* What is being asked *
Whenever a line of the records below contains the word "hand", copy that line.

== == ==

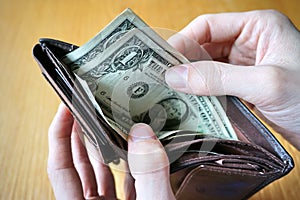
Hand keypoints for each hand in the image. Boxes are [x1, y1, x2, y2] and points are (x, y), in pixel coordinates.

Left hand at [47, 103, 174, 199]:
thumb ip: (148, 173)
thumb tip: (142, 136)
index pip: (62, 167)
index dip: (60, 135)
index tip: (66, 109)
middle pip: (77, 165)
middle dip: (79, 134)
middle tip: (84, 109)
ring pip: (99, 173)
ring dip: (102, 148)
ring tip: (106, 124)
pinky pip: (122, 183)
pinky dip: (127, 165)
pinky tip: (134, 151)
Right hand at [165, 10, 299, 148]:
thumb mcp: (264, 83)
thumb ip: (217, 78)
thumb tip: (175, 76)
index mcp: (257, 27)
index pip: (208, 26)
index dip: (183, 41)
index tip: (162, 62)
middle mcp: (250, 43)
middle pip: (205, 47)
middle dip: (184, 64)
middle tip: (162, 81)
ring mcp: (247, 65)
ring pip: (208, 68)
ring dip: (192, 81)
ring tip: (172, 94)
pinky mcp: (245, 86)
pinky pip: (216, 85)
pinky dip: (203, 94)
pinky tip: (192, 103)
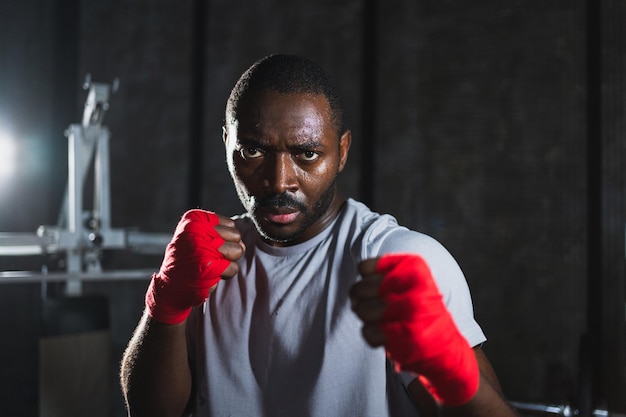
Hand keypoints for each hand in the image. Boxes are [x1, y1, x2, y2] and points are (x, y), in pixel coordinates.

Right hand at [145, 209, 244, 323]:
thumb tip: (243, 244)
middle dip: (229, 250)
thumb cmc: (188, 259)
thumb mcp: (198, 235)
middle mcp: (197, 229)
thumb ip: (221, 232)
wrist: (170, 286)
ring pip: (237, 251)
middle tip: (209, 258)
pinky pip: (233, 268)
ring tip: (210, 265)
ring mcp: (202, 247)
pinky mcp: (207, 265)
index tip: (207, 246)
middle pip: (237, 236)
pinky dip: (224, 275)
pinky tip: (209, 275)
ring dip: (228, 262)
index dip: (224, 239)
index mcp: (194, 219)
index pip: (230, 225)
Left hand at [351, 253, 478, 405]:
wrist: (444, 346)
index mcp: (414, 267)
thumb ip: (375, 278)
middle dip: (361, 300)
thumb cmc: (417, 309)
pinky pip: (367, 331)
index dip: (364, 281)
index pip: (364, 268)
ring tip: (385, 320)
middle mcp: (415, 286)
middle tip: (378, 308)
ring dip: (367, 319)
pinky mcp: (405, 335)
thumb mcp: (405, 281)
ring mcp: (411, 311)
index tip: (378, 290)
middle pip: (360, 289)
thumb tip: (353, 296)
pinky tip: (389, 334)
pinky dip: (373, 336)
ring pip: (362, 310)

== == ==

* Answer to the problem *
Hand keypoints for each hand in the image. Boxes are [x1, y1, x2, y2] and points are (x, y), in pixel coordinates.
Left hand at [47, 103, 174, 199]:
Right hand at [165, 10, 299, 148]:
Hand keypoints for each hand in the image. Boxes are [x1, y1, x2, y2] and points are (x, y), in pixel coordinates.
Right hand at [145, 209, 244, 323]:
Left hand at [351, 253, 478, 405]:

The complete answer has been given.